(Collection entries)

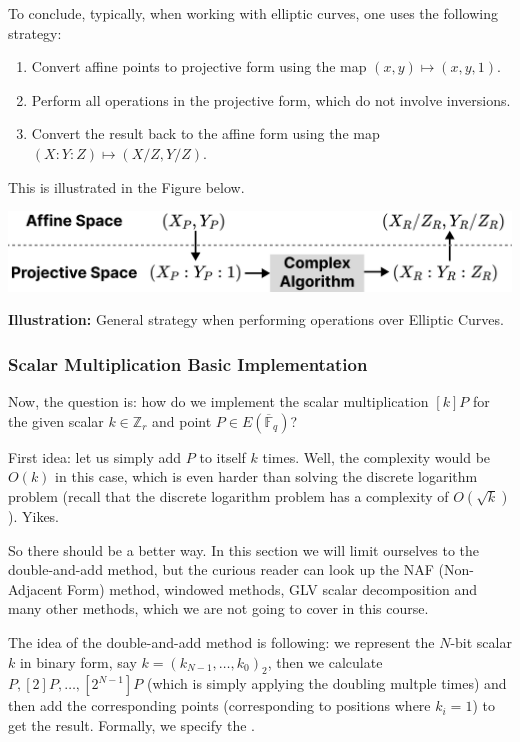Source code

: \documentclass[../lecture-notes.tex]{subfiles}
\begin{document}
\begin{proposition}
    To conclude, typically, when working with elliptic curves, one uses the following strategy:
    \begin{enumerate}
        \item Convert affine points to projective form using the map $(x,y) \mapsto (x,y,1)$.
        \item Perform all operations in the projective form, which do not involve inversions.
        \item Convert the result back to the affine form using the map $(X:Y:Z) \mapsto (X/Z,Y/Z)$.
    \end{enumerate}

    This is illustrated in the Figure below.
    \begin{center}
        \includegraphics[width=0.8\linewidth]{images/lecture_4/strategy.pdf}
        
        \small{\textbf{Illustration:} General strategy when performing operations over Elliptic Curves.}
    \end{center}
\end{proposition}

\subsubsection{Scalar Multiplication Basic Implementation}

Now, the question is: how do we implement the scalar multiplication $[k]P$ for the given scalar $k \in \mathbb{Z}_r$ and point $P \in E(\overline{\mathbb{F}}_q)$? 

First idea: let us simply add $P$ to itself $k$ times. Well, the complexity would be $O(k)$ in this case, which is even harder than solving the discrete logarithm problem (recall that the discrete logarithm problem has a complexity of $O(\sqrt{k})$). Yikes.

So there should be a better way. In this section we will limit ourselves to the double-and-add method, but the curious reader can look up the NAF (Non-Adjacent Form) method, windowed methods, GLV scalar decomposition and many other methods, which we are not going to cover in this course.

The idea of the double-and-add method is following: we represent the $N$-bit scalar $k$ in binary form, say $k = (k_{N-1},\dots,k_0)_2$, then we calculate $P, [2]P, \dots, [2^{N-1}]P$ (which is simply applying the doubling multple times) and then add the corresponding points (corresponding to positions where $k_i=1$) to get the result. Formally, we specify the .
\end{document}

WRITTEN TASK
From the entries above, extract only the lines running from the one containing "Now, the question" through the one containing "First idea: let", inclusive.

ANSWER TO THIS TASK
Now, the question is: how do we implement the scalar multiplication $[k]P$ for the given scalar $k \in \mathbb{Z}_r$ and point $P \in E(\overline{\mathbb{F}}_q)$? 

First idea: let us simply add $P$ to itself $k$ times. Well, the complexity would be $O(k)$ in this case, which is even harder than solving the discrete logarithm problem (recall that the discrete logarithm problem has a complexity of $O(\sqrt{k})$). Yikes.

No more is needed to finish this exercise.